Designbutik in Finnland 3: Gemeindezentrum von Säynätsalo
 

13.08.2013Designbutik in Finnland 3: Gemeindezentrum von Säynätsalo

Ende der vierziger Jahre gewinnt Alvar Aalto den Wettbewerb für das Gemeindezentrum der auf einer Insel gelegenen Kleinstadt Säynätsalo. Vorgesehen sind Räume für die Gemeindeverwaltung inklusive einem Ratssaal, Wohnungen für die Mitarbeiter der Verwaltung, eine Bibliothek sowie Geschäftsräume. Aalto, der die von 1949 bis 1952 andauernden Bauarbeiten aufs Genaueste überwacht, orientiert sich bei seinem Entwurf am italienischen Städtebau der Renaissance. Ihm erscheint nicht nur die hügelige mittelfinnische Landschaft derjenigen der Toskana ähnlich, sondern die mit vielen Türmen auf Hügeln thronenden italienischen Städtchen hält er für Sinnbilder der urbanen Architektur.

Entsprechend legt er die quadratisch angeordneten Baukörper des Gemeindezentrums um einen künstlich aufgeschütteten Hügel an, den er anschliessend planieren lässt, so dass sich eine kleine Piazza mit Grünfläche und Brunnen ergibt. Der Platz ist von zwei Seiten über Treppen erreichbar, von der die grössere aus Granit zum Eingang der Gemeindeverwaltung und zum Ratssaal führt. Um den Hof herum ist ein öffentlich zugänglicher, wintergartenartiger Korridor angelegt, der den Zugang zu den einzelnen Räumen gewährt und gleichzeitig Aaltos exzessive Auseinandersetzung mit Details offenbart: So sind etwa die tiefen, aus Ziegelstein gemauerten Fenstersimse, die auch als Sitzgelegenheit dienen, durch einen Schlitz zweigeteilt, um die warme Luft der darunter liegenden Heizkörper aufsteigen zu lassen. Dadurch entsteht eine isolierende Luftschicht, die besonders in der kalten Jahreszeit das Sitzen am Fenster angenehmer macht. Die Lampen sind nach aussen gerichtet und werden nur über das Fensterglas reflektiert, um ein blendfreies Licht zu erzeugen.

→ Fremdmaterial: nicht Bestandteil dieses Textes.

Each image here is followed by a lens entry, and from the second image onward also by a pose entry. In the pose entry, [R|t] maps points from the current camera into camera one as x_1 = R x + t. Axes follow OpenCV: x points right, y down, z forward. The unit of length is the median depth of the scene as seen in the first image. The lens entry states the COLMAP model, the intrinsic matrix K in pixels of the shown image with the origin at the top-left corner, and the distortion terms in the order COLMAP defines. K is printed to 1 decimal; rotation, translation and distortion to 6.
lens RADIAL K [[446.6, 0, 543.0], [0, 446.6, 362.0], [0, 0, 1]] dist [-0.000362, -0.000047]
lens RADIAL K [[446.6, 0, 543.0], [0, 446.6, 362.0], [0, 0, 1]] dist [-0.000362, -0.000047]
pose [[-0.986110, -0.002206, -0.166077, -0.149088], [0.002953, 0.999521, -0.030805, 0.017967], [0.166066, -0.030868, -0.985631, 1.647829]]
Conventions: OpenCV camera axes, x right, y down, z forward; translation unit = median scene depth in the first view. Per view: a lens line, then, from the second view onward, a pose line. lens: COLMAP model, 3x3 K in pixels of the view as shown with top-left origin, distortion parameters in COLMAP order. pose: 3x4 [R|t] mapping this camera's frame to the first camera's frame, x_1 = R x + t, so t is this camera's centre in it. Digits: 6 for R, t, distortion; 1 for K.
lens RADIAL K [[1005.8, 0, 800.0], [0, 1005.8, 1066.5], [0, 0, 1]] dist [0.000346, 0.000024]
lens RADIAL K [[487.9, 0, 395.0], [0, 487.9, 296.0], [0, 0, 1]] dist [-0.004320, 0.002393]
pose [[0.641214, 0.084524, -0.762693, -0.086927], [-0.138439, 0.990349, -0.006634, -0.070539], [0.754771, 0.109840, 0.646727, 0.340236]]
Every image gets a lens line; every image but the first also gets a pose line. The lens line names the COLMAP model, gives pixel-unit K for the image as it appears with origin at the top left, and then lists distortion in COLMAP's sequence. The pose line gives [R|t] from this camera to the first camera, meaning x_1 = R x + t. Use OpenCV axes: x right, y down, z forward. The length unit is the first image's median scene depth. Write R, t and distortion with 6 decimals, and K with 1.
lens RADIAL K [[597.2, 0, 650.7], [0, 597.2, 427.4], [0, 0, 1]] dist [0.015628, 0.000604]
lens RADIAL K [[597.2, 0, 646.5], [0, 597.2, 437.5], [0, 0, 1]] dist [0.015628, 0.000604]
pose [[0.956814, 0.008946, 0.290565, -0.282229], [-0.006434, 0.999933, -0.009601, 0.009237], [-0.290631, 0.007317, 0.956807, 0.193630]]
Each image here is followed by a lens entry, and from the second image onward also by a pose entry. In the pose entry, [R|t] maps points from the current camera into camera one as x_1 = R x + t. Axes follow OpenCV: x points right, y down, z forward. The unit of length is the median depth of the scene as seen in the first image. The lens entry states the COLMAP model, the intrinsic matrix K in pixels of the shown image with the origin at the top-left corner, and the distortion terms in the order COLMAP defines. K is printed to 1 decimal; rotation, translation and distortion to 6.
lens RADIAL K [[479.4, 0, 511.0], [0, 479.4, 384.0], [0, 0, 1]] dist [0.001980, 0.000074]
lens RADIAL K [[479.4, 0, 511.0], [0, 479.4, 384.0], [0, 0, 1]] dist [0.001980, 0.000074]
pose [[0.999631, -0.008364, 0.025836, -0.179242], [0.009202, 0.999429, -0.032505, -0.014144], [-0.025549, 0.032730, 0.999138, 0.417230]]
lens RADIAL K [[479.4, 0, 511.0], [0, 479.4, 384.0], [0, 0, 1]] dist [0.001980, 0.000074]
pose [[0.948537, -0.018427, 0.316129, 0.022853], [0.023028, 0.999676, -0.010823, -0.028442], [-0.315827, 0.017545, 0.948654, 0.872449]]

Im markanten Turm befindet sich der Abgeordnetensaal – entsprechend seiner übergeordneten Bedeutung für das Gemeindeleben hat Aalto ihn eine Etage höher als alle übrigen Räume angelegt. Die Erschliessung erfolgt über einen um den Turm herum geführten, von aussen gut sichtbaren Treppengang. Die Beleuchtung erfolgt über schmale, knapp unterhalb der Decke angelegte Fenster. Die mehrheitlich gegen Süden ausgerichteten Öffnungen lassen genug Licht eintreten, um die im Gegensatz zum in der klassischen Moderne verwendeten Beton traditionell von Hand errichteten Backsteinwände zu beleuchten. Die tief nach innen verlegten Mörtelfugen lassen die einzelnen Steine hervortreten, so dass die Oberfläche durch das Spiel von Licht und Schatten plastischer als gewöhnlich erscheinen. Der Saal selber wirkt ungewohnt dunkel und erinnert eher an einen sakralen Raum als an einen Ratssaal. Fest installierte Holzschalousien halten das Licht draussen, so dass man die ungewohnte Holzkonstruktion, die das Pultdach hält, nur vage erkennen kann. Offenbar favorisierte Aalto den intimen und ruhigen Rahmen für die politische Entscheidungsfindung gegenüber Klarheit und Transparenz, die dafür im langgestreckten Bibliotheksraum zu finden sind, der südseitig der Piazza angelegt ist.

Dass dem nahe der Stadt seiner Kindheit errichteten Bau für Aalto besonders viel liegt, zeigt auch sein beherztes Einschreiten, als eine Bank ihren Neonschriftzug am Gebäude anbringt. Als Aalto auf einem nächtlichen Spaziergang der Verschandelung seines Gebäudes gewahr wird, beginnt er den Schriftzug mit Steinen zu bewerfen. Die alarmierte Polizei verdonnert ihn zu einer Busse, die Bank aber hat ein Einsehen und entfernt die Reklame.